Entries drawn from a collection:
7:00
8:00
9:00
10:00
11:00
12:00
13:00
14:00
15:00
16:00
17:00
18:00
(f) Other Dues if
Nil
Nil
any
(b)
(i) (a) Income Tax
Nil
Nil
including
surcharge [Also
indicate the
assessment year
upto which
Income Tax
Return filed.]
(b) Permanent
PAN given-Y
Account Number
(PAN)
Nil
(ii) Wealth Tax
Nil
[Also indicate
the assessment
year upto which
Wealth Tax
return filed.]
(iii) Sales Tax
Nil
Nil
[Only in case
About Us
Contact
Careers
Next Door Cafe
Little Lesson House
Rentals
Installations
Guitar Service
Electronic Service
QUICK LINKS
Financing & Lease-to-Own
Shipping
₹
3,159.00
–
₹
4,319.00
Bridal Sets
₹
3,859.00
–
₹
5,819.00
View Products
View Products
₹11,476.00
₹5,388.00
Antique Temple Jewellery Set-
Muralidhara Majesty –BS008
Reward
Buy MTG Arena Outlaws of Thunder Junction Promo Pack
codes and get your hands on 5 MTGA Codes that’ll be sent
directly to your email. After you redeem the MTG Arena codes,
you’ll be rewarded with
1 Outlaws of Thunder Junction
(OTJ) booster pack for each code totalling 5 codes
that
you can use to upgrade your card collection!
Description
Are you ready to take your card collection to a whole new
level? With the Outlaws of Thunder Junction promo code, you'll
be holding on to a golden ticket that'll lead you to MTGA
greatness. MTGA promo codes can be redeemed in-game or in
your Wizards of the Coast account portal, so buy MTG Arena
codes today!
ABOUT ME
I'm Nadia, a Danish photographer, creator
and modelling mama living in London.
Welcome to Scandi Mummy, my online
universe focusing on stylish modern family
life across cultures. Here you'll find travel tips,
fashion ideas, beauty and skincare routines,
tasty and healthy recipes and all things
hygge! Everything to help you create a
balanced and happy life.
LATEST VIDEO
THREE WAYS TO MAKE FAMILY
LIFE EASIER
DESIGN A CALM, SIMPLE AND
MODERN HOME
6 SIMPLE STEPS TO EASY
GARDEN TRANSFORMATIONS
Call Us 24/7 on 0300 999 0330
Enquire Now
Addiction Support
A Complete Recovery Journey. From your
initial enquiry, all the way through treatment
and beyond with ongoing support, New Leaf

WHAT IS NEEDED:
Reproduce every line of these records verbatim, in the same order.

RESPONSE AREA:
7:00
8:00
9:00
10:00
11:00
12:00
13:00
14:00
15:00
16:00
17:00
18:00
(f) Other Dues if
Nil
Nil
any
(b)
(i) (a) Income Tax
Nil
Nil
including
surcharge [Also
indicate the
assessment year
upto which
Income Tax
Return filed.]
(b) Permanent
PAN given-Y
Account Number
(PAN)
Nil
(ii) Wealth Tax
Nil
[Also indicate
the assessment
year upto which
Wealth Tax
return filed.]
(iii) Sales Tax
Nil
Nil
[Only in case
About Us
Contact
Careers
Next Door Cafe
Little Lesson House
Rentals
Installations
Guitar Service
Electronic Service
QUICK LINKS
Financing & Lease-to-Own
Shipping
₹
3,159.00
–
₹
4,319.00
Bridal Sets
₹
3,859.00
–
₹
5,819.00
View Products
View Products
₹11,476.00
₹5,388.00
Antique Temple Jewellery Set-
Muralidhara Majesty –BS008
Reward
Buy MTG Arena Outlaws of Thunder Junction Promo Pack
codes and get your hands on 5 MTGA Codes that’ll be sent
directly to your email. After you redeem the MTG Arena codes,
you’ll be rewarded with
1 Outlaws of Thunder Junction
(OTJ) booster pack for each code totalling 5 codes
that
you can use to upgrade your card collection!
Description
Are you ready to take your card collection to a whole new
level? With the Outlaws of Thunder Junction promo code, you'll
be holding on to a golden ticket that'll lead you to MTGA
greatness. MTGA promo codes can be redeemed in-game or in
your Wizards of the Coast account portal, so buy MTG Arena
codes today!
ABOUT ME
I'm Nadia, a Danish photographer, creator
and modelling mama living in London.
Welcome to Scandi Mummy, my online
universe focusing on stylish modern family
life across cultures. Here you'll find travel tips,
fashion ideas, beauty and skincare routines,
tasty and healthy recipes and all things
hygge! Everything to help you create a
balanced and happy life.
LATEST VIDEO
THREE WAYS TO MAKE FAMILY
LIFE EASIER
DESIGN A CALM, SIMPLE AND
MODERN HOME
6 SIMPLE STEPS TO EASY
GARDEN TRANSFORMATIONS
Call Us 24/7 on 0300 999 0330
Enquire Now
Addiction Support
A Complete Recovery Journey. From your
initial enquiry, all the way through treatment
and beyond with ongoing support, New Leaf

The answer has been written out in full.